___ Excerpted records ___

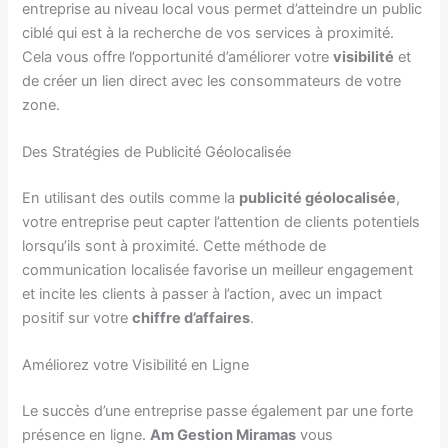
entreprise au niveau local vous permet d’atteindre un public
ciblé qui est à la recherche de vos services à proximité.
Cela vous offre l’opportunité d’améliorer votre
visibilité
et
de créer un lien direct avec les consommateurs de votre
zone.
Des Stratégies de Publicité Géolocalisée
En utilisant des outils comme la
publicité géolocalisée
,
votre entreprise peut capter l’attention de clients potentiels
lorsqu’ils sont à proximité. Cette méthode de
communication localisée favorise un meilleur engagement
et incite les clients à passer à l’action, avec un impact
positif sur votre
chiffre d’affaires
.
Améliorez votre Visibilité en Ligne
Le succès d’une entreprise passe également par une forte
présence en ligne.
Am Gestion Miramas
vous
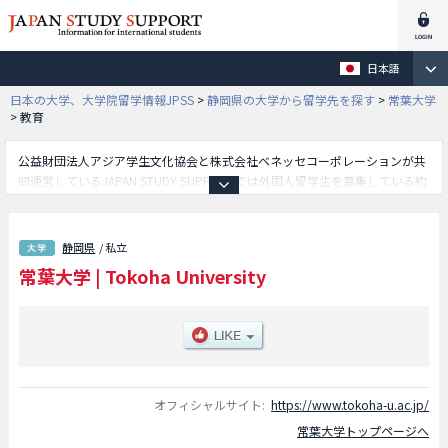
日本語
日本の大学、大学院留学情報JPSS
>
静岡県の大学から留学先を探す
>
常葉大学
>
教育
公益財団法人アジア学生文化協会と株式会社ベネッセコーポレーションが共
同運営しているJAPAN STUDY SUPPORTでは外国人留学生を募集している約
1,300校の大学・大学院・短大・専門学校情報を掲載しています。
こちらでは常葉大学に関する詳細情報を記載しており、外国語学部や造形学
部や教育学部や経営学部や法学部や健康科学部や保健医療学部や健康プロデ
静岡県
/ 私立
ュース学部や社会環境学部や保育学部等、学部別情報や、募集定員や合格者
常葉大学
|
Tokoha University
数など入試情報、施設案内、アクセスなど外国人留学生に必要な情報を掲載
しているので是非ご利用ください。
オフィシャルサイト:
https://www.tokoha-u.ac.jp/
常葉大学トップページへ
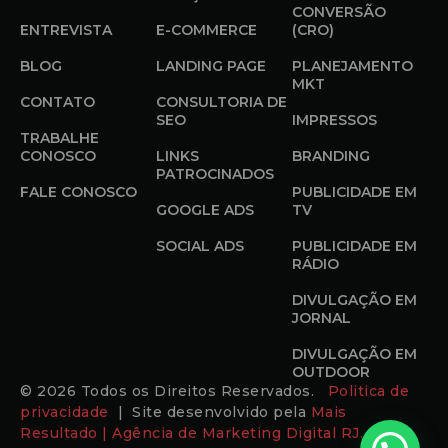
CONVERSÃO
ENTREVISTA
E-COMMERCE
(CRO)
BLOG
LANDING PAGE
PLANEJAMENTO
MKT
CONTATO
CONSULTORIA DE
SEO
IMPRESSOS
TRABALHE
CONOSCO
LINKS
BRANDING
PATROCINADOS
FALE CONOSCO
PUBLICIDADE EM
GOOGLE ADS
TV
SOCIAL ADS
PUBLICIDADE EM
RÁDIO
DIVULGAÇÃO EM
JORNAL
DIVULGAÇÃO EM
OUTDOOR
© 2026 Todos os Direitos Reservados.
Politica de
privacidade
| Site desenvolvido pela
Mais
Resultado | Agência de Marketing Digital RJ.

___
___ Excerpted records ___

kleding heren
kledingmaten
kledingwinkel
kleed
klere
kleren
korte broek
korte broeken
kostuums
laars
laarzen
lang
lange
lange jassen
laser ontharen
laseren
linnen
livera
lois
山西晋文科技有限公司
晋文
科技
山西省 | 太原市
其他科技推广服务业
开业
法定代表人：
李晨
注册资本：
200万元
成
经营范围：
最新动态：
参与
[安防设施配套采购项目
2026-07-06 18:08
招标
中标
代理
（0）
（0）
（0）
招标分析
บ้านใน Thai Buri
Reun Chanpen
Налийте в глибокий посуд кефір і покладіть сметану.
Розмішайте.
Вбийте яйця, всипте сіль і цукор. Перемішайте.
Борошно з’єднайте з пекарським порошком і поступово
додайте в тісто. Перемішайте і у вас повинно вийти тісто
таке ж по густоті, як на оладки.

___

What to work on>
Filter the records above for lines containing the word "vous", and copy those lines.

Task output>
entreprise au niveau local vous permet d’atteindre un public
Cela vous offre l’opportunité d’améliorer votre
vous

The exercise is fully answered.